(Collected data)
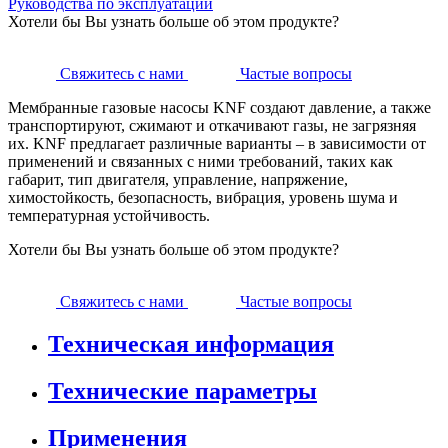
Руководства по эксплуатации
Хотели бы Вы узнать больше об этом продукте?
Свяжитесь с нами
Частые вопросы
Мембранные газовые насосы KNF создают давление, а также
транспортируют, сжимают и откачивают газы, не загрязняя
их. KNF предлагает различные варианты – в зависимости от
применений и связанных с ними требований, таких как
габарит, тип двигателя, управление, напряжение,
химостойкость, безопасность, вибрация, уровень шума и
температурная устойчивость.
Хотели бы Вы узнать больше об этом продукте?
Свяжитесь с нами
Частые вопросы
Техническая информация
Технические параметры
Применения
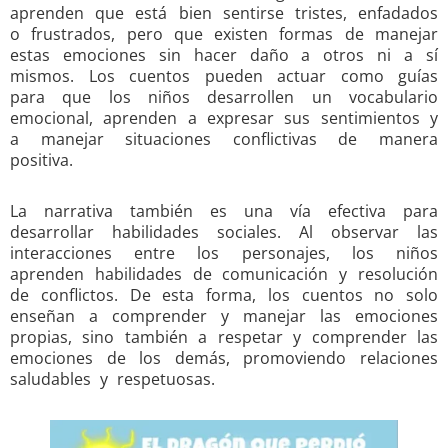
aprenden que está bien sentirse tristes, enfadados
o frustrados, pero que existen formas de manejar
estas emociones sin hacer daño a otros ni a sí
mismos. Los cuentos pueden actuar como guías
para que los niños desarrollen un vocabulario
emocional, aprenden a expresar sus sentimientos y
a manejar situaciones conflictivas de manera
positiva.
La narrativa también es una vía efectiva para
desarrollar habilidades sociales. Al observar las
interacciones entre los personajes, los niños
aprenden habilidades de comunicación y resolución
de conflictos. De esta forma, los cuentos no solo
enseñan a comprender y manejar las emociones
propias, sino también a respetar y comprender las
emociones de los demás, promoviendo relaciones
saludables y respetuosas.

*EXERCISE AIM*
All the lines above must be written out exactly, without a single picture.

*WRITTEN ANSWER*
Руководства по эксплуатации
Хотели бы Вы узнать больше об этом продукте?
Свяжитесь с нами
Частые вопросы
Мембранные газовые насосы KNF создают давление, а также
транспортируют, сжимают и откачивают газы, не загрязняя
их. KNF предлагает различные варианты – в зависимости от
применений и связанных с ними требований, таких как
габарит, тип двигателя, управление, напряжение,
химостойкость, безопасность, вибрация, уровень шума и
температурная устойчивость.
Хотели бы Вы узнать больше об этом продукте?
Свяжитесь с нами
Частые вопросы
Техническая информация
Технические параметры
Применения
aprenden que está bien sentirse tristes, enfadados
o frustrados, pero que existen formas de manejar
estas emociones sin hacer daño a otros ni a sí
mismos. Los cuentos pueden actuar como guías
para que los niños desarrollen un vocabulario
emocional, aprenden a expresar sus sentimientos y
a manejar situaciones conflictivas de manera
positiva.
La narrativa también es una vía efectiva para
desarrollar habilidades sociales. Al observar las
interacciones entre los personajes, los niños
aprenden habilidades de comunicación y resolución
de conflictos. De esta forma, los cuentos no solo
enseñan a comprender y manejar las emociones
propias, sino también a respetar y comprender las
emociones de los demás, promoviendo relaciones
saludables y respetuosas.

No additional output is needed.